#### Task brief:
In the records, find each line where "down" occurs, and copy it.

(Entries taken from a collection)
* * * * *
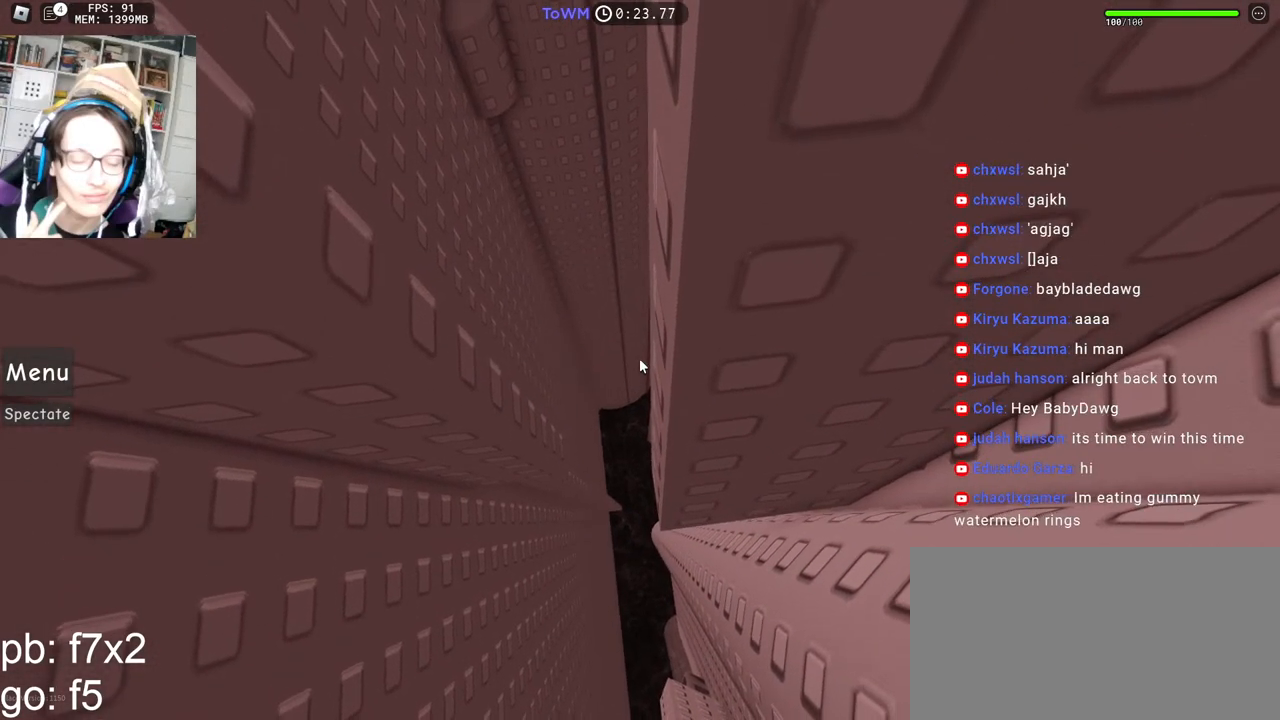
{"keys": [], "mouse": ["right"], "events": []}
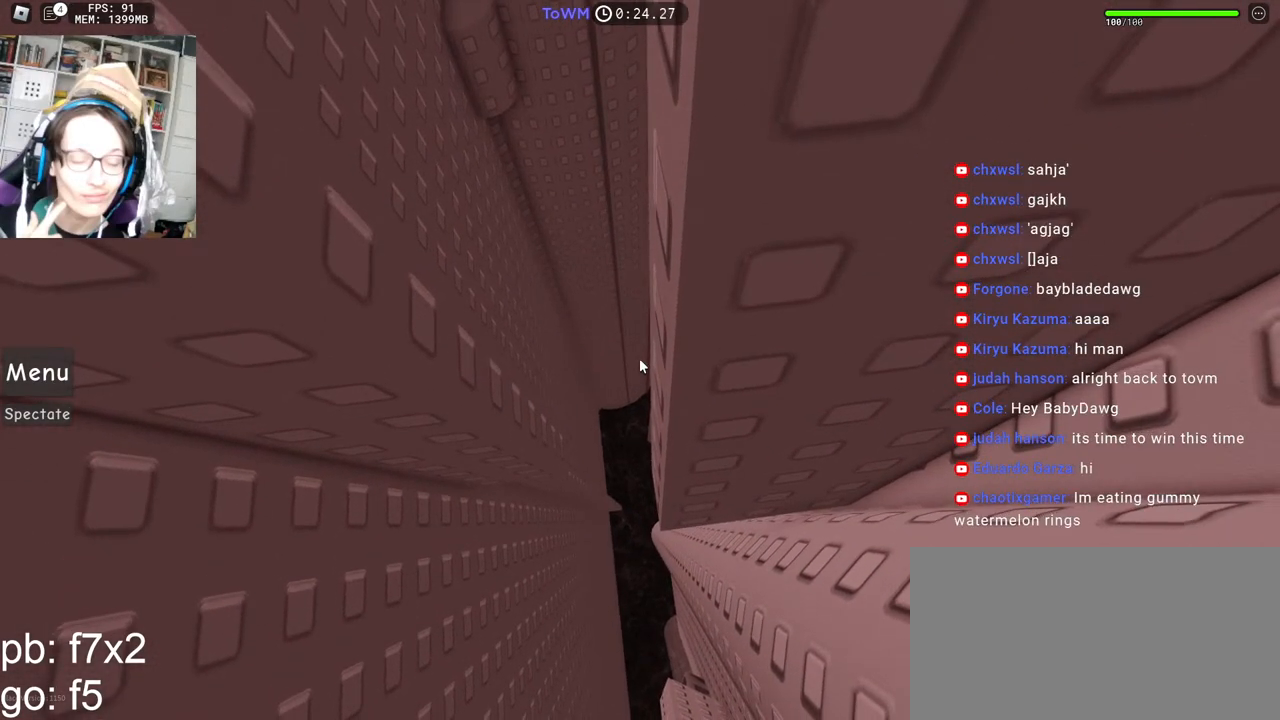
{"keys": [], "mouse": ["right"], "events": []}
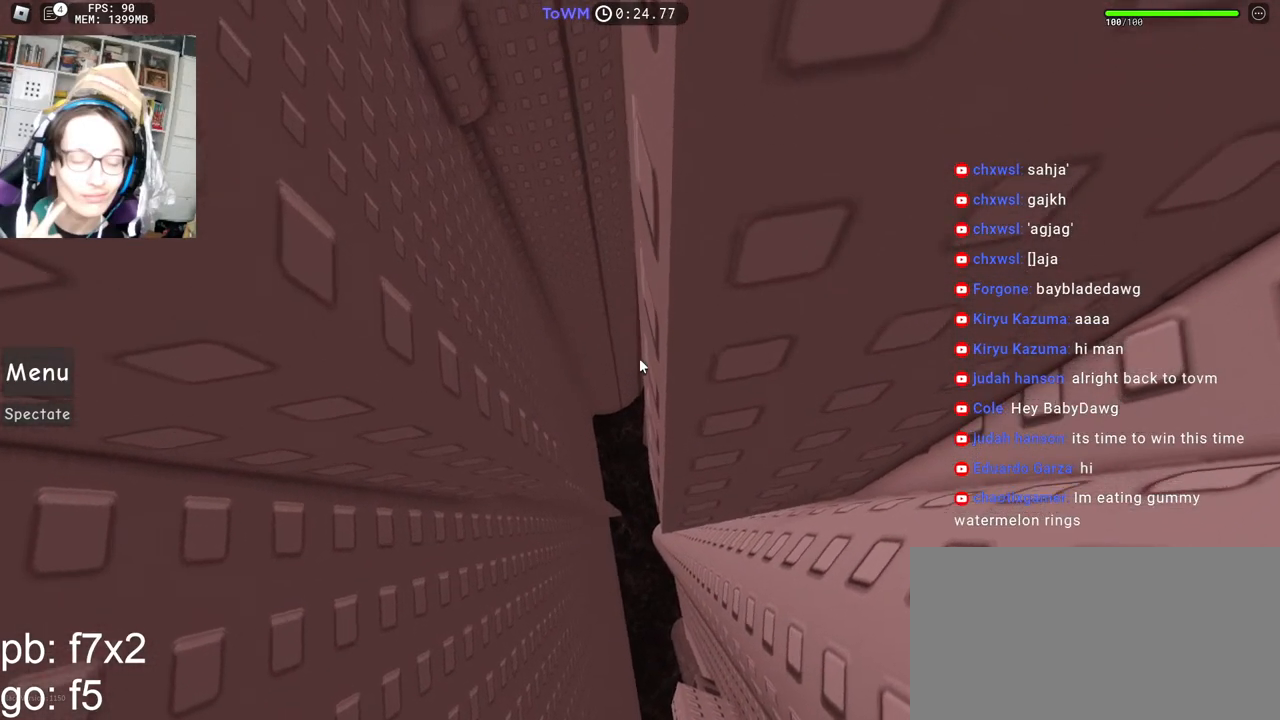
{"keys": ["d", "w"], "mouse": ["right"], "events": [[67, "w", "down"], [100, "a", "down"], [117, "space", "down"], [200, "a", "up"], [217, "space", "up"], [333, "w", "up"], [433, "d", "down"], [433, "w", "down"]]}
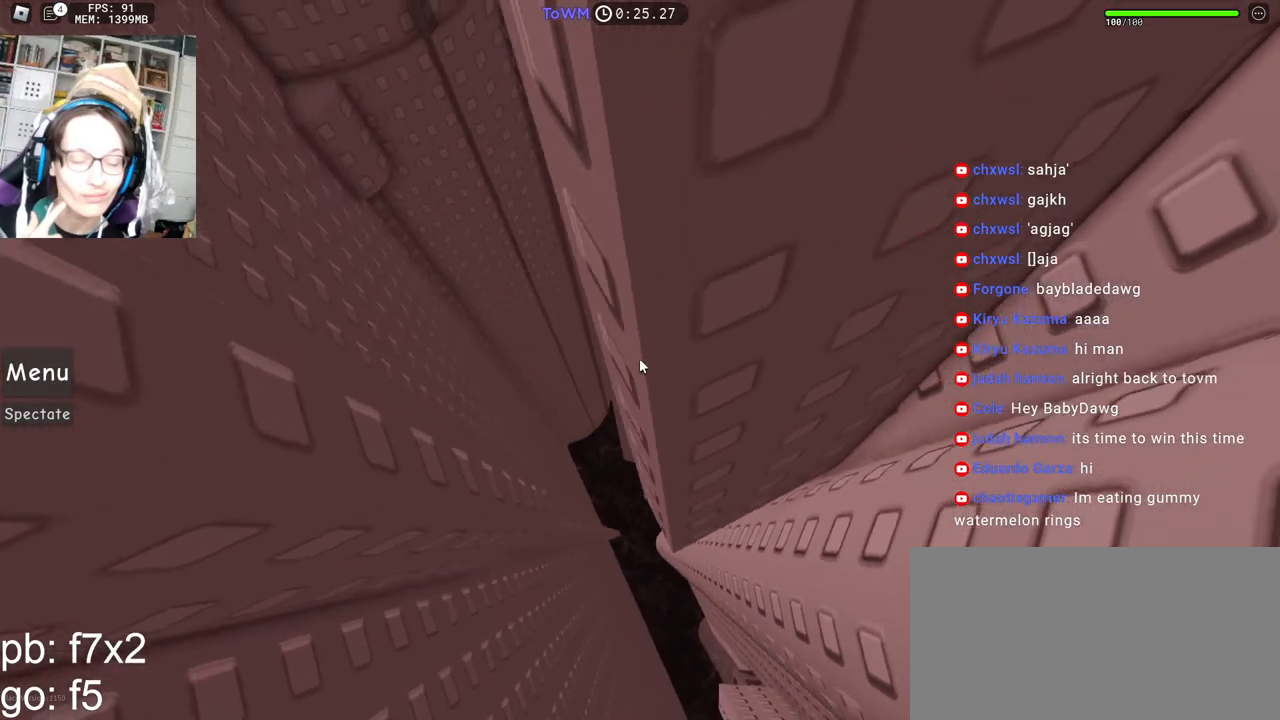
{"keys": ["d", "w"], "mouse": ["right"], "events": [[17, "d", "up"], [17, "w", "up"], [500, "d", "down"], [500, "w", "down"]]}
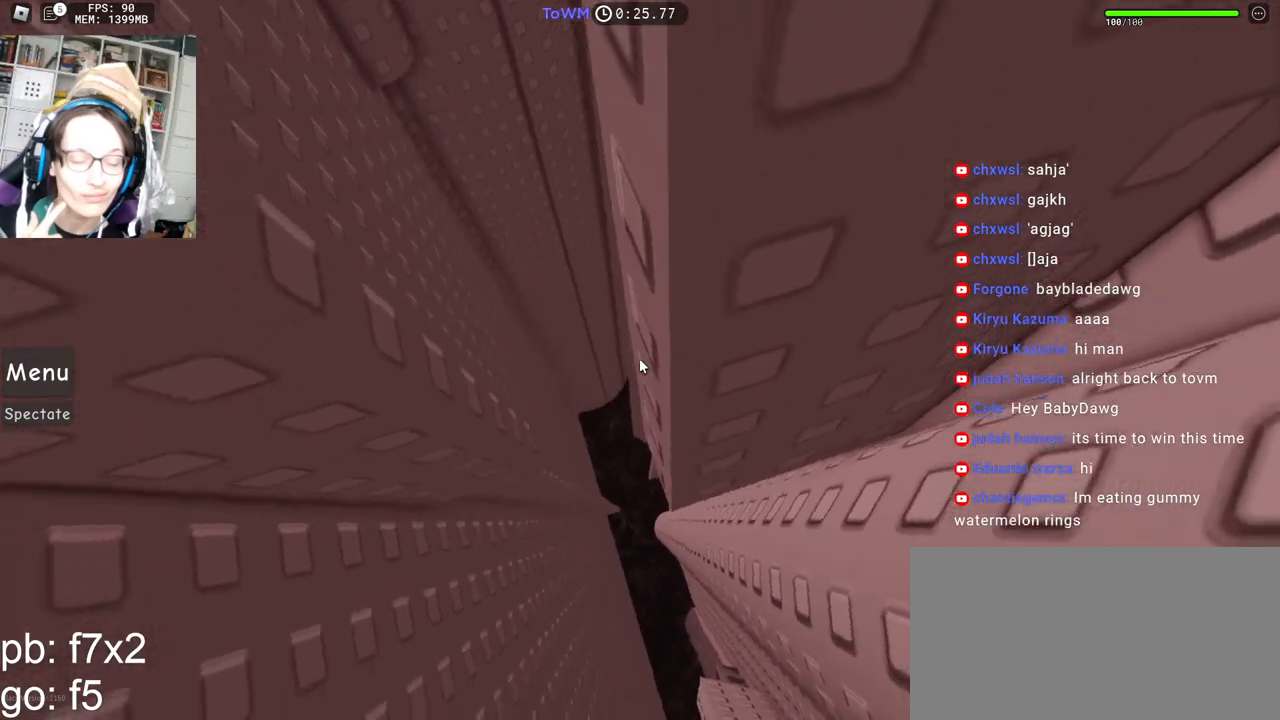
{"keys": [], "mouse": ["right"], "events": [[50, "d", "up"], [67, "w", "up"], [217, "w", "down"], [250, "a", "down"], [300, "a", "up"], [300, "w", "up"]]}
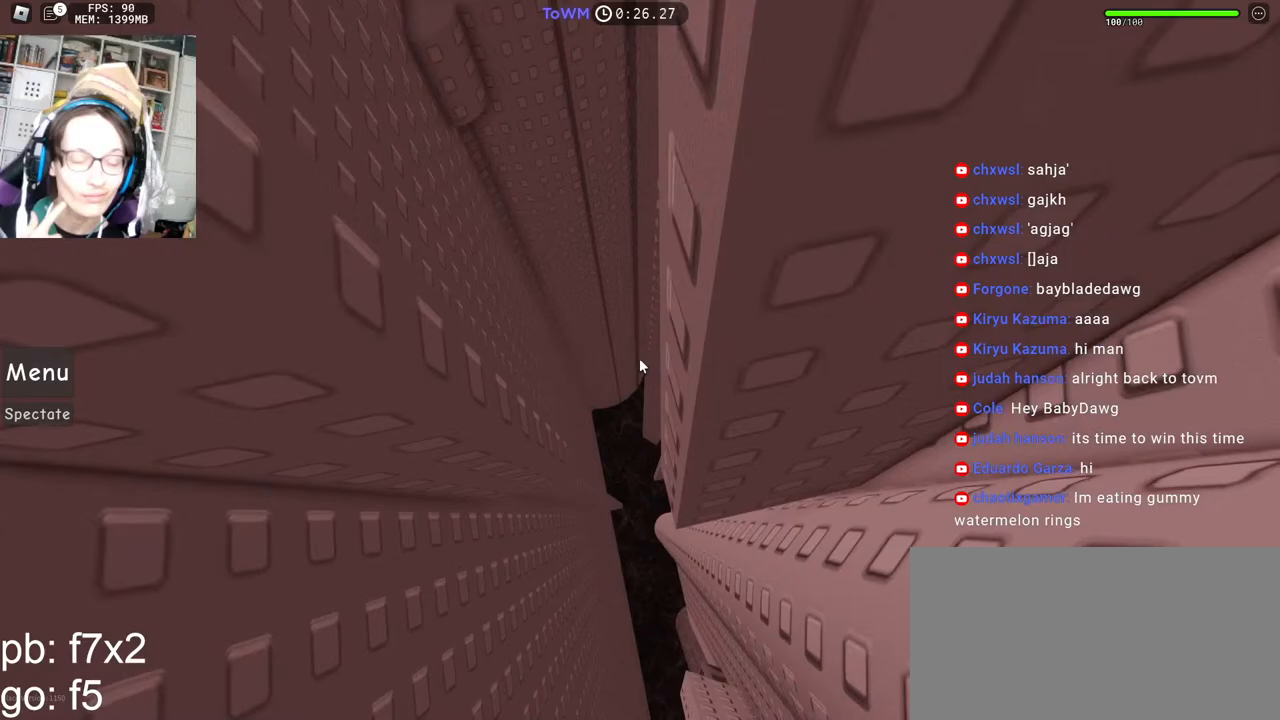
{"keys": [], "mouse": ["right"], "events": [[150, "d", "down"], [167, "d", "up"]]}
* * * * *
#### Written reply:
{"keys": ["d", "w"], "mouse": ["right"], "events": [[67, "w", "down"], [100, "a", "down"], [117, "space", "down"], [200, "a", "up"], [217, "space", "up"], [333, "w", "up"], [433, "d", "down"], [433, "w", "down"]]}
{"keys": ["d", "w"], "mouse": ["right"], "events": [[17, "d", "up"], [17, "w", "up"], [500, "d", "down"], [500, "w", "down"]]}
{"keys": [], "mouse": ["right"], "events": [[50, "d", "up"], [67, "w", "up"], [217, "w", "down"], [250, "a", "down"], [300, "a", "up"], [300, "w", "up"]]}
{"keys": [], "mouse": ["right"], "events": [[150, "d", "down"], [167, "d", "up"]]}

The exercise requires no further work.